Pihak sekolah mengumumkan bahwa dialog telah berakhir. Hingga saat itu, Hashimoto telah berinteraksi dengan Sakayanagi tanpa berbohong kepada dirinya sendiri. Jawaban yang dicari.
“Ya… Sifatnya—”
Saat Hashimoto mencoba mengucapkan kata-kata itu, suaranya tegang dan hampir tak terdengar, Sakayanagi diam-diam menghentikannya.
“Aku mengerti,” katanya. “Kau bilang kau bukan pengkhianat. Benar. Kau bukan pengkhianat.”
Hashimoto membuka matanya lebar-lebar.
“Hei, Sakayanagi…? Kamu ini apa…”
Mustahil baginya untuk tahu bagaimana Hashimoto akan menjawab pertanyaan itu. Lagipula, ia mungkin saja mengakui bahwa ia seorang pengkhianat agar tidak dikeluarkan. Atau ia mungkin saja berkata, sampai akhir, bahwa ia bukanlah pengkhianat, bahwa ia tidak akan berbohong pada dirinya sendiri, dan bahwa ia akan terus berada di pihak Ryuuen. Tapi itu tak lagi penting.
“…Keputusannya tergantung pada apa yang sebenarnya diakui Hashimoto-kun, jadi—”
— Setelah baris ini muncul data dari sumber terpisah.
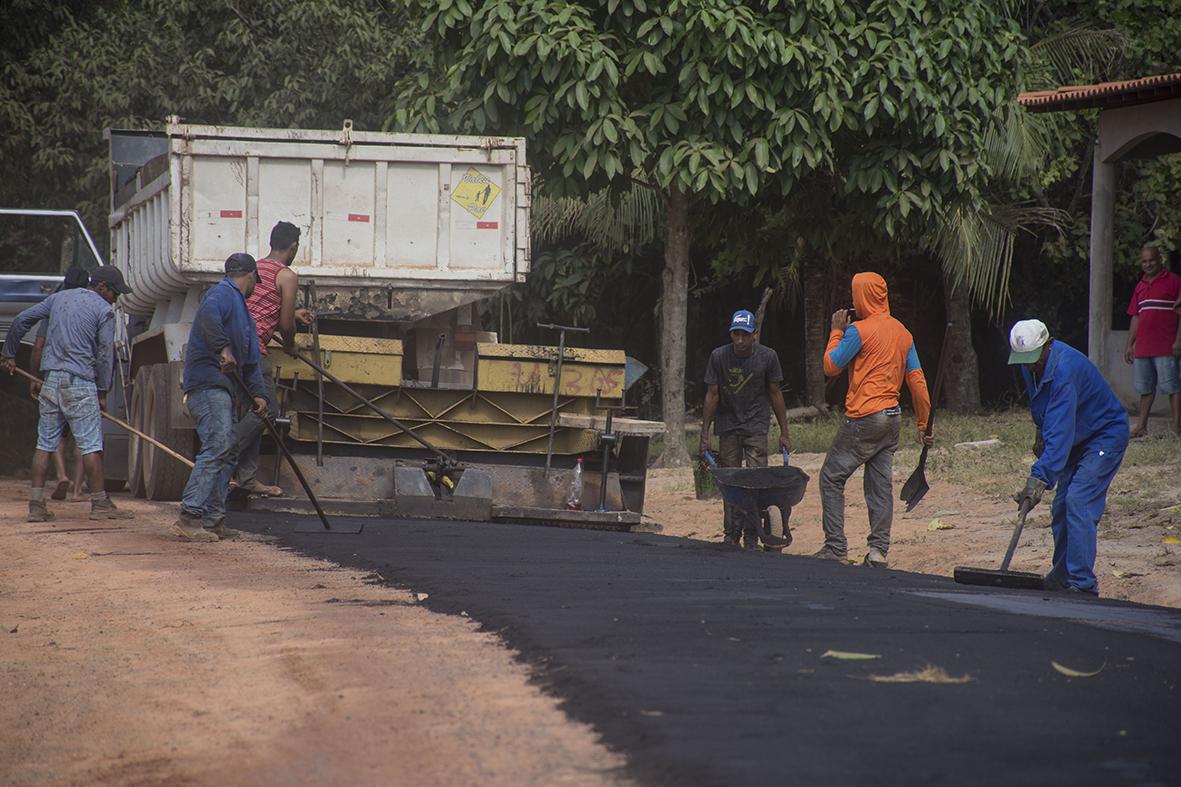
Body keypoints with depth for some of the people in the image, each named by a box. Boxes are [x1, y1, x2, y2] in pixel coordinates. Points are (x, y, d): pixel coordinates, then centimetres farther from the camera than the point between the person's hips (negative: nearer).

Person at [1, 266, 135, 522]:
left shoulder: (59, 298, 15)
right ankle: (100, 503, -1)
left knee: (45, 443, 6)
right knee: (91, 444, -2)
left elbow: (21, 320, 16)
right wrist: (102, 393, 1)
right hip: (79, 381, -6)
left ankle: (36, 504, 2)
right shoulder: (104, 311, -2)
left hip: (51, 380, 6)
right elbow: (105, 354, -5)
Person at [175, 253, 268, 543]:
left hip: (223, 387, 11)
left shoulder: (240, 305, 27)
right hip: (208, 384, -11)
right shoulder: (223, 294, -4)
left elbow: (250, 357, 27)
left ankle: (214, 520, 13)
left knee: (228, 452, 10)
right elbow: (208, 314, -29)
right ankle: (189, 517, -23)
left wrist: (257, 392, 16)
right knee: (218, 446, -19)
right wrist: (223, 348, -36)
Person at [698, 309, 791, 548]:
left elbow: (775, 394, 3)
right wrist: (705, 434, -3)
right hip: (728, 426, 1)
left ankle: (751, 539, -9)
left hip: (756, 425, -1)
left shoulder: (767, 357, -6)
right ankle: (731, 536, 5)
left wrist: (784, 432, 5)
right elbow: (712, 395, -2)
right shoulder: (719, 357, -7)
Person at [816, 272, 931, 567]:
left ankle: (836, 547, -4)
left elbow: (830, 366, -7)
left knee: (831, 478, 2)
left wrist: (836, 332, 6)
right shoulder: (902, 333, 11)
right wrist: (924, 424, 15)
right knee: (881, 485, 8)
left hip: (863, 418, -7)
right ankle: (878, 551, 1)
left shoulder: (859, 330, -11)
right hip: (892, 418, 7)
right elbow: (917, 380, 11)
“Itu tidak bijaksana. Dia memang bilang dia bukan pengkhianat,” sela Sakayanagi. “Jawabannya akan sama saja jika kau memintanya untuk mengonfirmasi jawabannya sekali lagi. Dan aku juga tidak akan mengubah jawabanku. Benar, kan, Hashimoto-kun?”
“Kenapa kamu…?” tanya Hashimoto.
“Karena itu pesan dari Ayanokouji-kun. Itu saja.”
Itulah kesimpulan yang ditarik Sakayanagi. Sebuah pengumuman kembali dibuat, memintanya untuk mengonfirmasi pilihannya, dan ia pun melakukannya. Akhirnya, keputusan pun dijatuhkan.
“…Sakayanagi-san gagal mengidentifikasi pengkhianat itu, jadi dia kehilangan lima Poin Kehidupan.”
Ujian Khusus Akhir Tahun, yang mana akan ada lebih banyak siswa yang dikeluarkan dari sekolah, telah berakhir.
Ryuuen Kakeru kalah.
Dan Sakayanagi Arisu juga kalah.
Dalam kontradiksi itu, memang ada pemenang dan pecundang.